There are all different types of coping methods to make the grief manageable and at times you need to change them, reinvest in them because the grief changes as does the journey.
Flynn died 8 years ago in May, but right now, where I am in my journey, this all feels surreal. Not like the shock of the news in 2002 but more like an old movie that I have not watched in a long time, where at times I forget a good deal of the plot and only snippets can be pulled from the recesses of my brain. I am not forgetting Flynn and I am not afraid of that, after all I would not have veered off my life path, to who I am today, if it were not for his birth, but I am somewhere where I do not need to touch the pain of him as often. I am at peace with his notable absence from my everyday and as with all movements in the grief journey it is not static, what I am comfortable with on year 8 may look very different on year 10.

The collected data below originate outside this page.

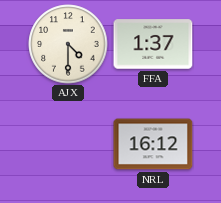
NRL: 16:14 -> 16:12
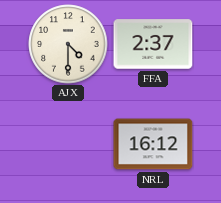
FFA: 1:37 -> 2:37
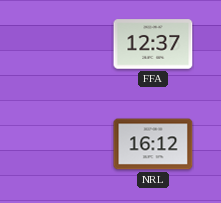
AJX: 4:30 -> none
FFA: 2:37 -> 12:37
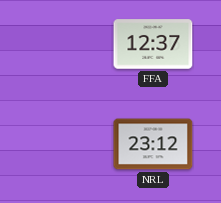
NRL: 16:12 -> 23:12
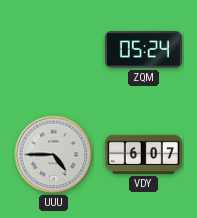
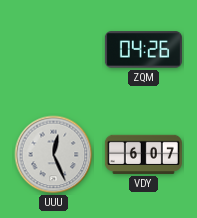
ZQM: 05:24 -> 04:26
UUU: 4:45 -> 12:26
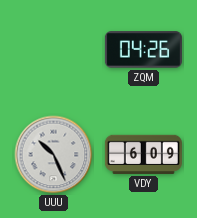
UUU: 12:26 -> 10:26
VDY: 6:07 -> 6:09
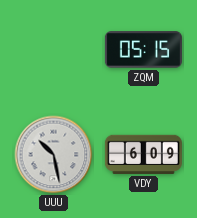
ZQM: 04:26 -> 05:15
UUU: 10:26 -> 10:28
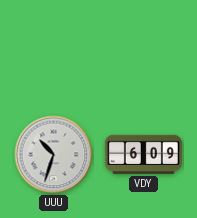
ZQM: 05:15 -> none
UUU: 10:28 -> 10:33
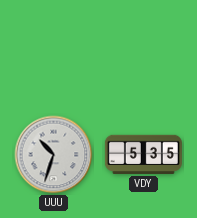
VDY: 6:09 -> 5:35
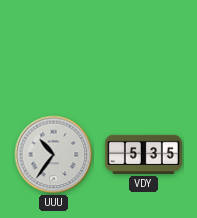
UUU: 10:33 -> 10:36
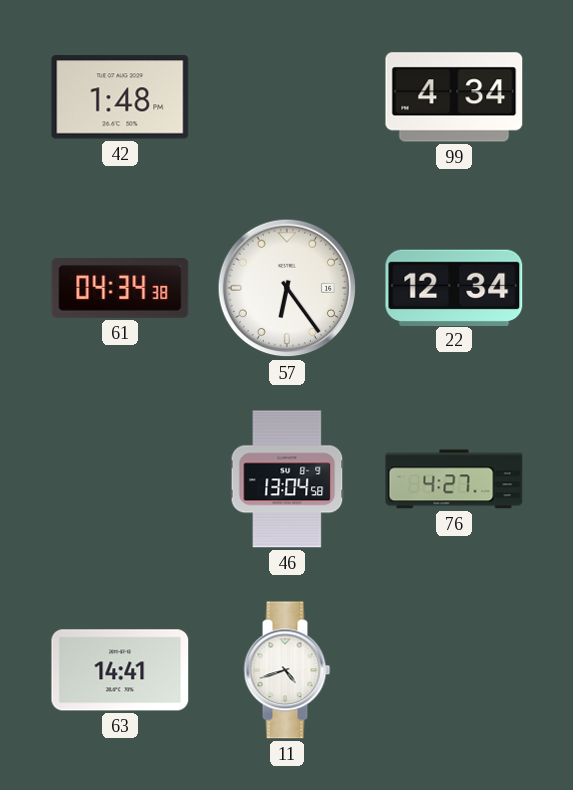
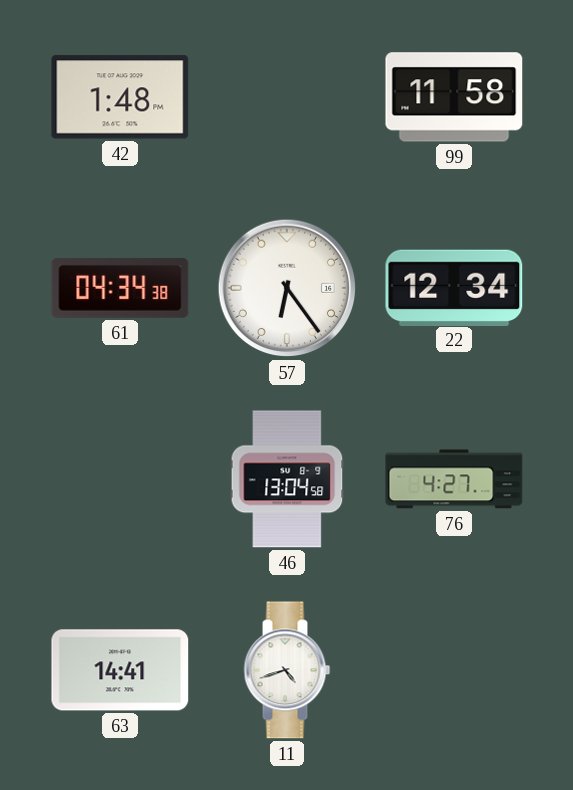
99: 4:34 -> 11:58
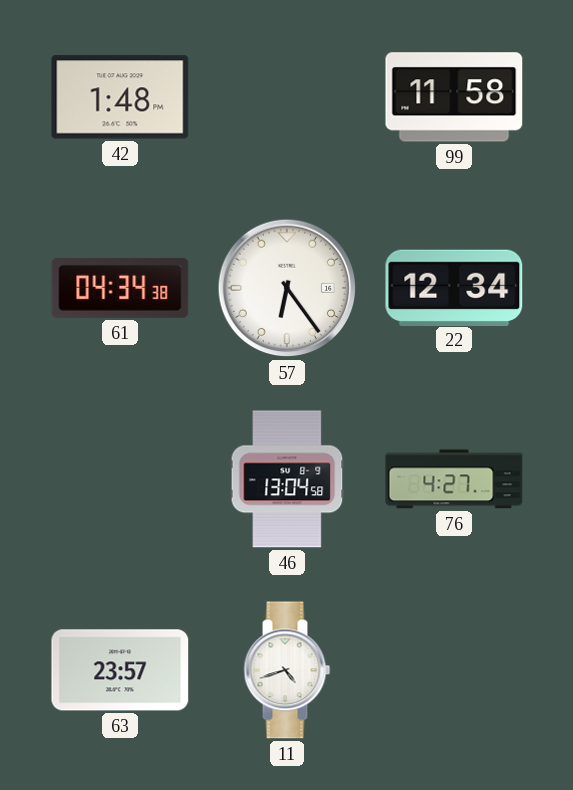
63: 14:41 -> 23:57
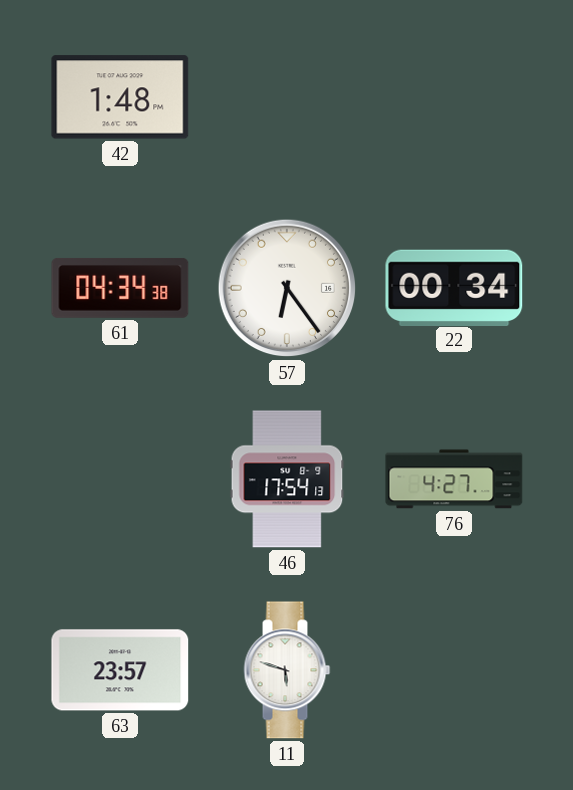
99: 11:58 -> none
22: 12:34 -> 00:34
46: 13:04 -> 17:54
11: 4:42 -> 5:48
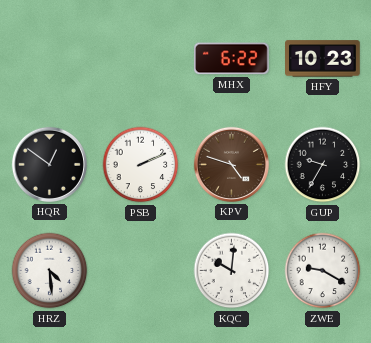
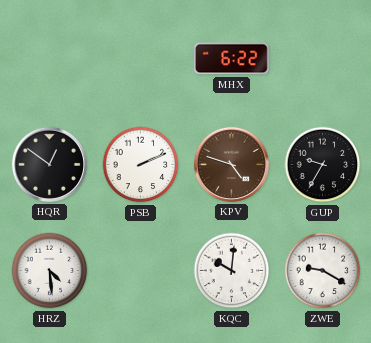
HFY: 10:23 -> none
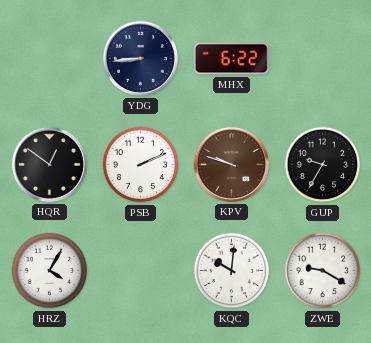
YDG: none -> 8:44
KPV: 4:48 -> 9:48
HRZ: 4:29 -> 4:05
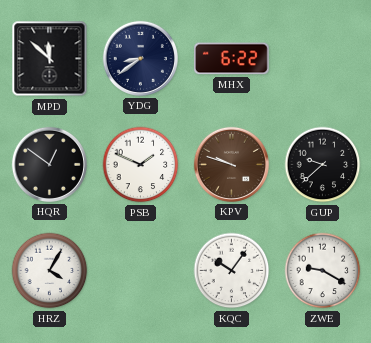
MPD: none -> 11:52
YDG: 8:44 -> 8:39
PSB: 2:11 -> 1:49
GUP: 9:35 -> 9:38
KQC: 10:01 -> 10:06
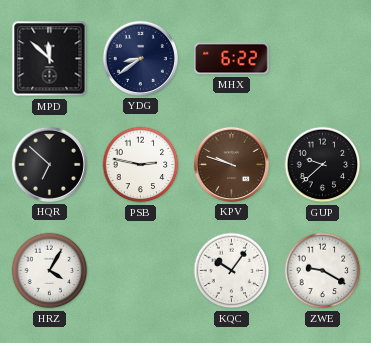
HQR: 12:51 -> 6:52
PSB: 1:49 -> 2:47
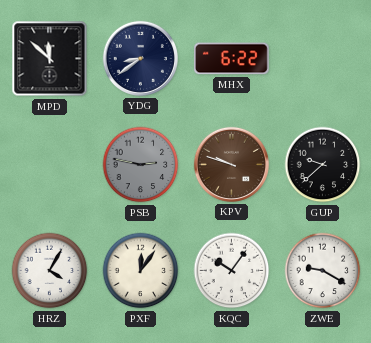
HQR: 6:52 -> none
PSB dial: white -> grey
PXF: none -> 12:06
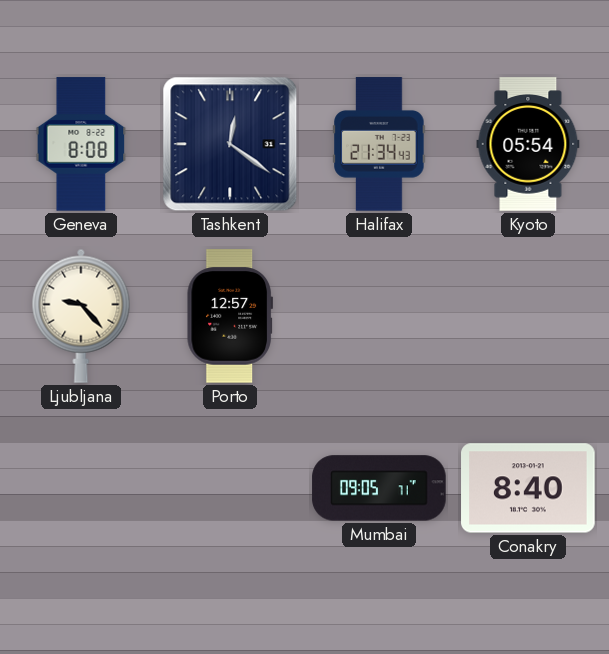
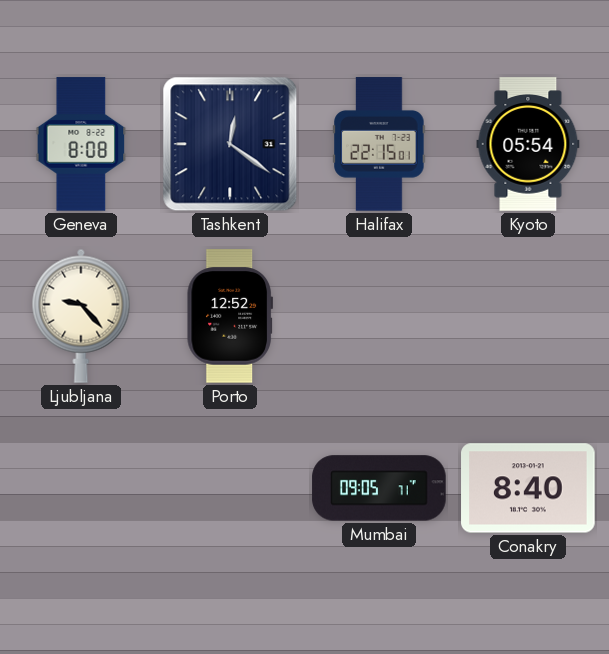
Halifax: 21:34 -> 22:15
Porto: 12:57 -> 12:52
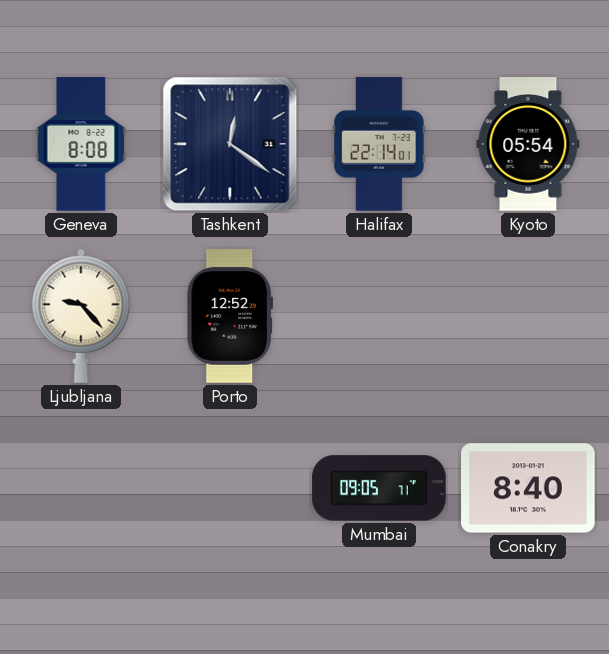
Halifax: 22:15 -> 22:14
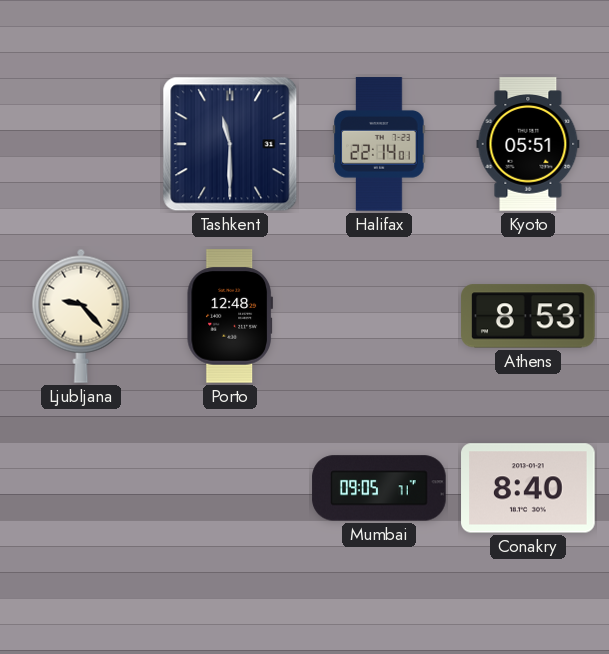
Geneva: 8:08 -> none
Tashkent: 12:21 -> 11:30
Kyoto: 05:54 -> 05:51
Porto: 12:52 -> 12:48
Athens: none -> 8:53
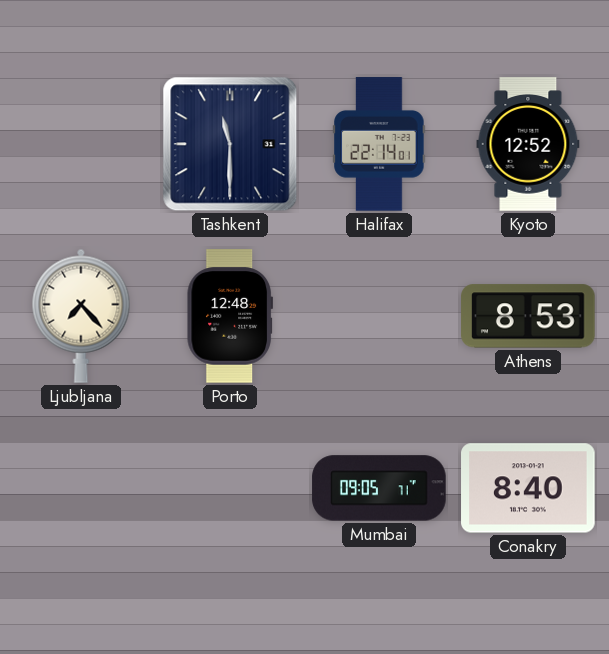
Kyoto: 05:51 -> 12:52
Ljubljana: 9:23 -> 7:23
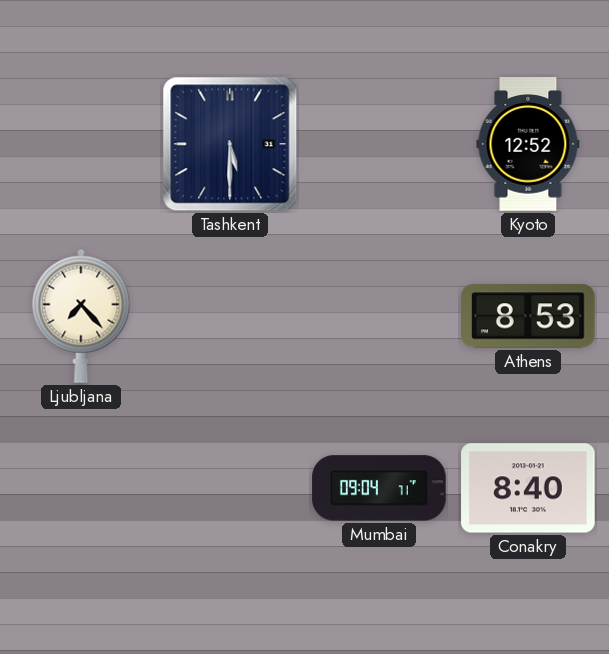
Tashkent: 11:30 -> 5:30
Halifax: 22:14 -> none
Porto: 12:48 -> none
Mumbai: 09:05 -> 09:04
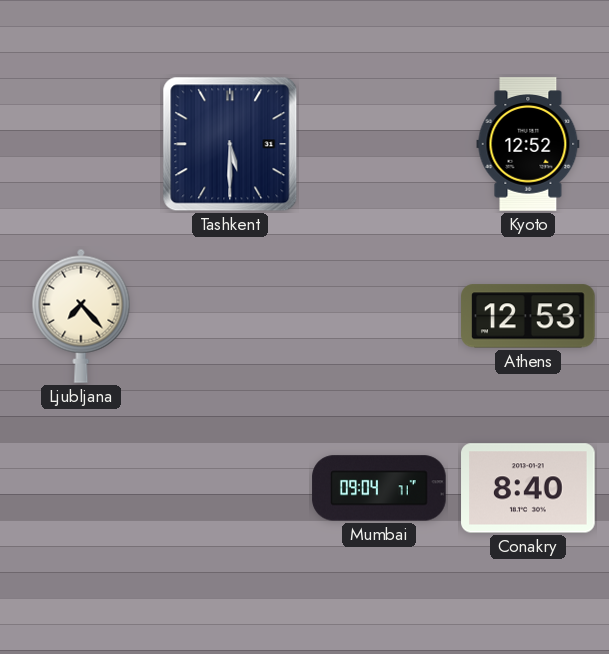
Athens: 8:53 -> 12:53
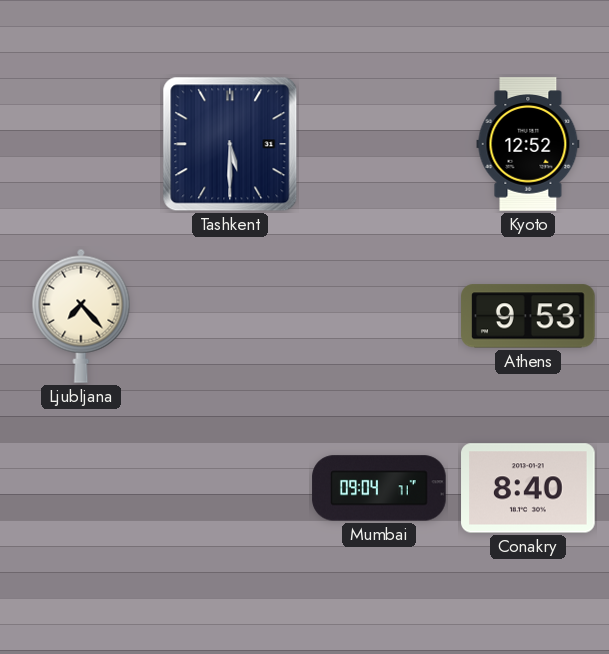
Athens: 12:53 -> 9:53
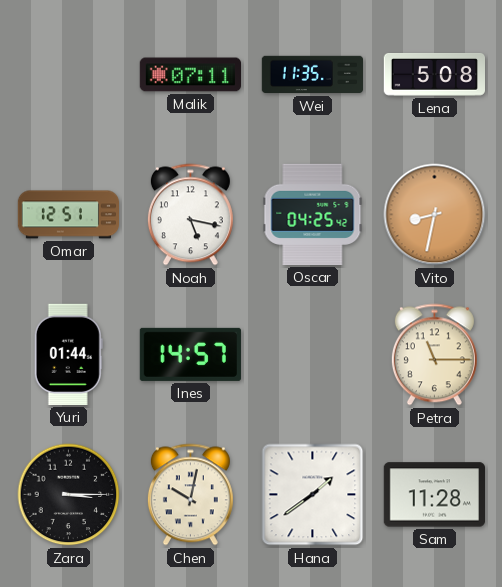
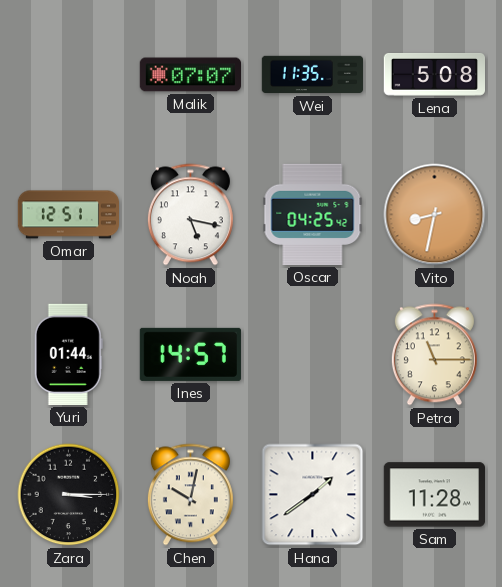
Malik: 07:11 -> 07:07
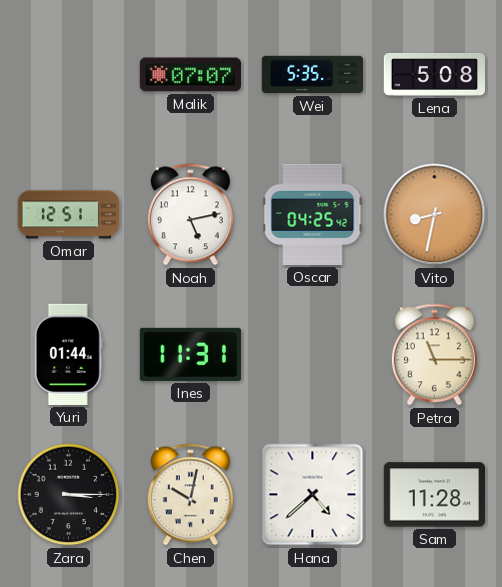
Wei: 11:35 -> 5:35
Noah: 5:17 -> 5:13
Ines: 14:57 -> 11:31
Hana: 1:39 -> 4:38
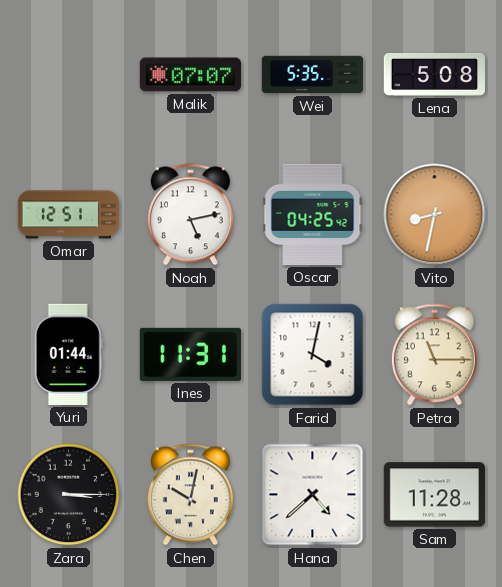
Farid: none -> 4:02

I encounter my grief everyday because it became a part of my life a long time ago, but right now it tends to be like the one breath in a day that I hold for a second before letting it out. A thought of my grandmother's hands or a flicker of Montreal with my friend or the weight of a heavy arm, warm and tangible under Flynn's weight. Just a second and then it is gone and in the past it would be followed by hours of sorrow or pulling at memories, right now it is followed by a small smile as I move through the rest of my day. I am comfortable with my grief, if I need it, it is there to remind me, to ground me, but here in year 8, in my journey it is in the peripheral and not in the road straight ahead.